Within the listing below, please copy exactly the lines between the line holding "The pontiff was" and the line holding "eloped by a", inclusive.

[Information given Boundary: Start]

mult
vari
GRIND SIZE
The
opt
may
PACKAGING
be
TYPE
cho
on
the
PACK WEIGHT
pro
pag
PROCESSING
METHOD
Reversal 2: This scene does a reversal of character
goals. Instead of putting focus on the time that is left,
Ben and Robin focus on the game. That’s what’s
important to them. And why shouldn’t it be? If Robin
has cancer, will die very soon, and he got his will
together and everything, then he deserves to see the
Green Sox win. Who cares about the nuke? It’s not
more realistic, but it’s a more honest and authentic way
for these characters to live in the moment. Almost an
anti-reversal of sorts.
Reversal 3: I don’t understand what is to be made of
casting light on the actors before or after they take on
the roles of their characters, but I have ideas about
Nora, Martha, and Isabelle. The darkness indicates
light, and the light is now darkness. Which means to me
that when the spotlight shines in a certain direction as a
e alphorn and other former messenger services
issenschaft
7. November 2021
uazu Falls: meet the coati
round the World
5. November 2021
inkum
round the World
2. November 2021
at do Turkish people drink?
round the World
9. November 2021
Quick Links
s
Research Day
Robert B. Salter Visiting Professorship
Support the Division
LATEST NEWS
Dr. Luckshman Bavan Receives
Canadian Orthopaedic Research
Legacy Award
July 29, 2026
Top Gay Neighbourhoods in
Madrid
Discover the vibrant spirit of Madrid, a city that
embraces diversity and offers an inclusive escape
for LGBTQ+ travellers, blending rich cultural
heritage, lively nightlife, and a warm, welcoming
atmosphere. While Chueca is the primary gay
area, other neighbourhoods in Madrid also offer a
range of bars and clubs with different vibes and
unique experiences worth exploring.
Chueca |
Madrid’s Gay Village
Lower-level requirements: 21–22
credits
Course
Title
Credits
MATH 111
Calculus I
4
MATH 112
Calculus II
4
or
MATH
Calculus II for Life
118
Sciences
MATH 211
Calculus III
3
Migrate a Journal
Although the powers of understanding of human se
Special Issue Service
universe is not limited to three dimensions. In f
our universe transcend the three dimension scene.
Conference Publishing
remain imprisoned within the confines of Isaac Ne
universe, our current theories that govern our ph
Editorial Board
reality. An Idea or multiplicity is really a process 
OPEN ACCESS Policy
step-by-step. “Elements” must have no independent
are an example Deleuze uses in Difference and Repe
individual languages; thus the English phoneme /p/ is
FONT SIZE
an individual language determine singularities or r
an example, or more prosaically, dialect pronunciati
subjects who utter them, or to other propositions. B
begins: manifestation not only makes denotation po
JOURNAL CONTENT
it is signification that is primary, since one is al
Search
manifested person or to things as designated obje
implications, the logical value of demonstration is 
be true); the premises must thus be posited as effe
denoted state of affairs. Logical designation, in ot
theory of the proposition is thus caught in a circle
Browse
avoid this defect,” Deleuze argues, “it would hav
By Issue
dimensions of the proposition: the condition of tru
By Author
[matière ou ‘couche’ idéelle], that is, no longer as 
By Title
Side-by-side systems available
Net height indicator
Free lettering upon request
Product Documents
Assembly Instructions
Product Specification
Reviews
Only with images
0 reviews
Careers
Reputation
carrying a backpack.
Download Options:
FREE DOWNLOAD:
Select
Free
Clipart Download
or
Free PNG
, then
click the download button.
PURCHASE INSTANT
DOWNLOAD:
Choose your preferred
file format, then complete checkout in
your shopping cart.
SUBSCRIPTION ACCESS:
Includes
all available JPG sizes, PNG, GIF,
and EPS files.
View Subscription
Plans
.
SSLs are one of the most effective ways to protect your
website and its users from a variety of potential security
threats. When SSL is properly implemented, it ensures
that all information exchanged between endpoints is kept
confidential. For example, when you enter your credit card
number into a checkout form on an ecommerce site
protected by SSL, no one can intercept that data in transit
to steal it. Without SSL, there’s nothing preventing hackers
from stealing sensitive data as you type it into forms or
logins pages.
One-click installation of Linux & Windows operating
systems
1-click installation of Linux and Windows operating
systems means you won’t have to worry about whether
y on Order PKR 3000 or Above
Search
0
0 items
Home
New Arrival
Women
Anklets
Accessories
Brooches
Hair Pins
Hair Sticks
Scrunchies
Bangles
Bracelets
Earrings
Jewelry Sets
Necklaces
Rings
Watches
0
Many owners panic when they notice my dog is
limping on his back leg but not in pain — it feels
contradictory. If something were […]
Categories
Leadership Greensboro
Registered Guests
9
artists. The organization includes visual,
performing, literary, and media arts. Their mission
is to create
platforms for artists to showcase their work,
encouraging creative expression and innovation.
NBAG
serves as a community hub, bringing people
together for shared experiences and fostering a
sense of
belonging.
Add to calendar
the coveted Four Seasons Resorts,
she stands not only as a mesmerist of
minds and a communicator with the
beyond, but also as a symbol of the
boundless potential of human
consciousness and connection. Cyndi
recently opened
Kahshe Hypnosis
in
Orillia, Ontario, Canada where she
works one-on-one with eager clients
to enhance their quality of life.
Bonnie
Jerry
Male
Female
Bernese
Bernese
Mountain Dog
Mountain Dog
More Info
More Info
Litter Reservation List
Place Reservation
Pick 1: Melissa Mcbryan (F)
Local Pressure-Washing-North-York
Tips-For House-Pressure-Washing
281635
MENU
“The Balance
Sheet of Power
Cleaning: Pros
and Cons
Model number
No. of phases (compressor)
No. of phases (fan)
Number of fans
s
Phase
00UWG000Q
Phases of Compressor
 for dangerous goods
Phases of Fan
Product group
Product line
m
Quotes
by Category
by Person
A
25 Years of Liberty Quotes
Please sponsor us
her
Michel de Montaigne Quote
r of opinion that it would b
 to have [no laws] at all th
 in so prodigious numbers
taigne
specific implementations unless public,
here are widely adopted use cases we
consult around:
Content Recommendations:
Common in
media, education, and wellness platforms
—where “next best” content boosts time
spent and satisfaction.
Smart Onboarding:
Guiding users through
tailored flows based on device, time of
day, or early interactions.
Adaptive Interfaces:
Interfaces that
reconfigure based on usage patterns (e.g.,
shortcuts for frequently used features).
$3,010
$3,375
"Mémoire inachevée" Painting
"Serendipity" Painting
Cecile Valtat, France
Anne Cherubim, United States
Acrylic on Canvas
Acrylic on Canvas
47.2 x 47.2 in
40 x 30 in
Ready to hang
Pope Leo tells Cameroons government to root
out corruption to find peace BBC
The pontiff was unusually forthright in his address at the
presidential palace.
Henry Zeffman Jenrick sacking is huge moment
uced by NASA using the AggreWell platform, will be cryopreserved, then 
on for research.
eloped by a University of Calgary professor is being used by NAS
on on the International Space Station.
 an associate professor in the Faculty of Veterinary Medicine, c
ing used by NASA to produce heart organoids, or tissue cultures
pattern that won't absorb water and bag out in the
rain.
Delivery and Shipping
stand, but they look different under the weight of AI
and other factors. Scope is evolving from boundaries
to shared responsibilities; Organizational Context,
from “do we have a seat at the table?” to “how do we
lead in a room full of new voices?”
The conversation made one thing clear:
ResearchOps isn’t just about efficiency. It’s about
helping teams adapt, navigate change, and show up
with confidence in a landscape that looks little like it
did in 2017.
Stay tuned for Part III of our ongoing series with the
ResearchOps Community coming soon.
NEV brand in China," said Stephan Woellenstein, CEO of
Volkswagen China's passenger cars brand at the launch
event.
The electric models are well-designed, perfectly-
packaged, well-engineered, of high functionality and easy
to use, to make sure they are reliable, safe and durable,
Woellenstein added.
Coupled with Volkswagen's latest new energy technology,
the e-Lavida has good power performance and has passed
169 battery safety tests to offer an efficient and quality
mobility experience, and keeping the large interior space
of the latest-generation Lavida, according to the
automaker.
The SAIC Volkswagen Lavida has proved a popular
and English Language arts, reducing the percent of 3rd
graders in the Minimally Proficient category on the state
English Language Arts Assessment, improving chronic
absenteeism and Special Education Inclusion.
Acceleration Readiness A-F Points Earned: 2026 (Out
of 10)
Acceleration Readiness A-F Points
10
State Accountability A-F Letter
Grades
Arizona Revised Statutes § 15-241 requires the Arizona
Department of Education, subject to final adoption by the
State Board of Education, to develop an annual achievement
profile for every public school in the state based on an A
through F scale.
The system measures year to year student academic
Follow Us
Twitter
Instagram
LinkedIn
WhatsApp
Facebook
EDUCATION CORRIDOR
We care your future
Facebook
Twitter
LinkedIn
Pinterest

[Information given Boundary: End]

### Answer to this problem
The pontiff was unusually forthright in his address at the
presidential palace.
Henry Zeffman Jenrick sacking is huge moment
uced by NASA using the AggreWell platform, will be cryopreserved, then 
on for research.
eloped by a University of Calgary professor is being used by NAS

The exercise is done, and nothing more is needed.